Do You Remember? is a new series from PIPPEN AIN’T EASY that highlights former Chicago Bulls who didn’t ever make headlines or legendary stints with the Bulls, but nevertheless gave their sweat and blood to be a part of Bulls Nation.
Tyrus Thomas: Renegade Bull
Tyrus Thomas’s time as a Bull was limited, and that has its upsides and downsides. He was here a mere four years before getting shipped out to Charlotte, which both at the time and in hind sight, honestly felt like the right decision for the Bulls.
Was he a bad guy to have on your team? No. Was he going to be a center piece and be a major building block? Sadly, no.
He gave Bulls fans some memories to remember his time here. Who can forget the Slam Dunk contest where he leaped over teammate Ben Gordon? Afterall, he is technically on Derrick Rose status being he Thomas was the first Bull since one of the greats (in this case Scottie Pippen) to participate in the Slam Dunk Contest.
But also, who can forget his very un-Pippen like comments after said contest. The Bulls fined him $100,000 for saying he just did the contest for the cash.
That was the problem with Thomas, he wasn’t consistent and he was never really the lockerroom guy either. Like many guys drafted out of college, the potential is the selling point and there is no doubting that Thomas (taken 4th overall by Portland) had the potential to be something great. I wouldn’t personally say he wasn’t talented, but I would rather have kept LaMarcus Aldridge.
When Thomas came to Chicago, he was paired with Luol Deng, Ben Gordon, Ben Wallace and a talented Bulls team. He produced and his time spent in Chicago wasn’t by any means a wash. But he didn’t ever seem like a long term guy. When the Bulls drafted Taj Gibson out of USC, it was clear right away Thomas’ days in the Windy City were numbered. The move was a bit odd given Thomas was still young and bursting with potential, but it smoothed itself out; especially when Thomas got hurt at the wrong time and gave Gibson a chance to explode.

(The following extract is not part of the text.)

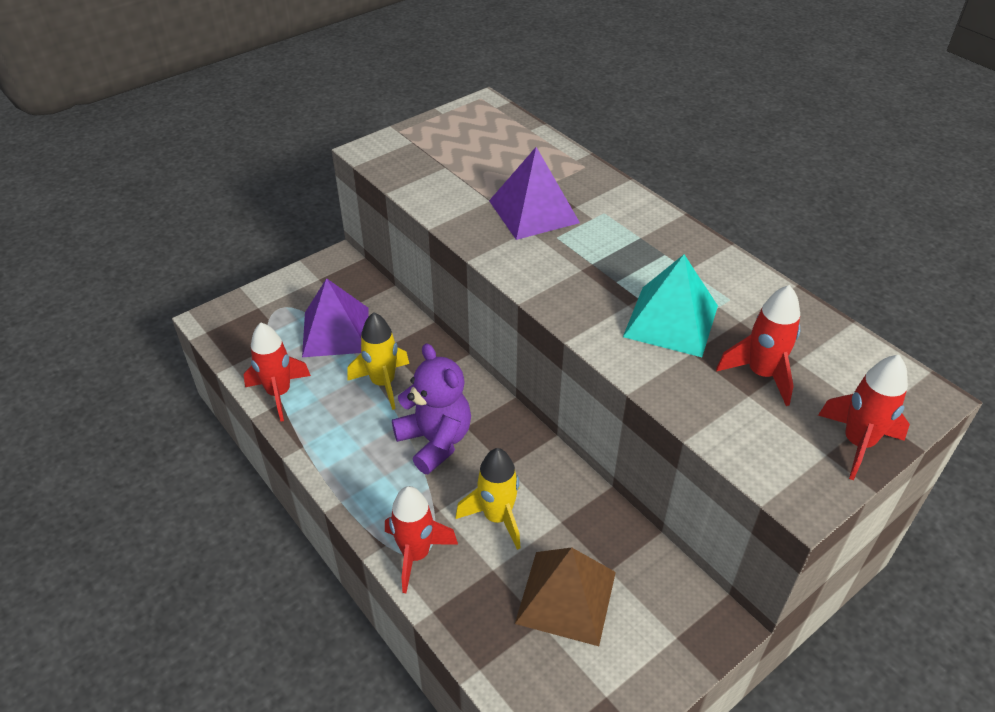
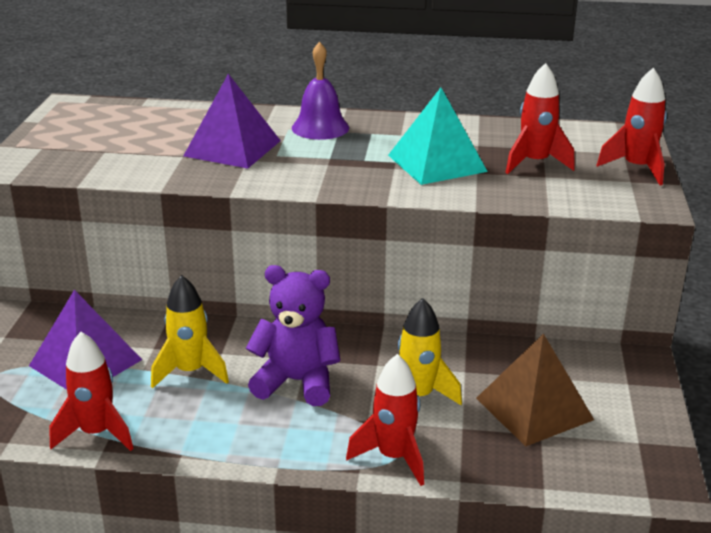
camera: 45 degrees left, 15 degrees down
(630, 225) = (320, 127): none -> purple bell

He has to be thanked for his time, as had he not played here who knows what the Bulls would look like now. He paved the way for Taj Gibson who is one of the best bench guys in the league and an ace alternative. He accomplished all he could in a Bulls uniform and proof of that was his performance when paired with what is now the solidified version of the Bulls lineup.
He played in a lineup with Derrick Rose, Joakim Noah, and Luol Deng. The best that combo was capable of under Vinny Del Negro’s leadership was 41-41 and a second place finish in the division.
Had Thomas stayed in Chicago and operated under Tom Thibodeau’s system would he have flourished as the other members of the Bulls he played with have? Who’s to say he wouldn’t have? But Thomas isn’t a bench guy. He wouldn’t have fit the mantra of the Bench Mob in Chicago because he is capable of being a starter. That flame of talent isn’t extinguished yet and when the Bobcats paid him a fat contract, I knew it was justified. Thomas wasn’t going to be the face of Chicago; he wasn’t going to be leading Bulls Nation in a playoff rally cry.
He was never going to be numbero uno.
But in the right setting, like Charlotte, and with the right leadership and players around him, Tyrus Thomas can be a part of something special; part of a winning machine. He left Chicago injured, and that in addition to having Taj Gibson made the good-bye less painful, but it didn’t mean letting him go was easy. Whenever a team lets go of a potential stud it’s a tough decision.
He’s not a Bull now, but he always will be. Not in the sense of a Jordan or a Pippen or even a Purdue. But Tyrus Thomas wore Bulls colors and gave his soul to fighting for the squad. Life’s a funny thing and it doesn’t always work out the way you want.
But Tyrus Thomas is a stud the Bobcats need to become legitimate. Thomas is a key player that the Bobcats need to become what Michael Jordan wants them to be.
Tyrus Thomas is a renegade Bull, on the loose in the great state of North Carolina.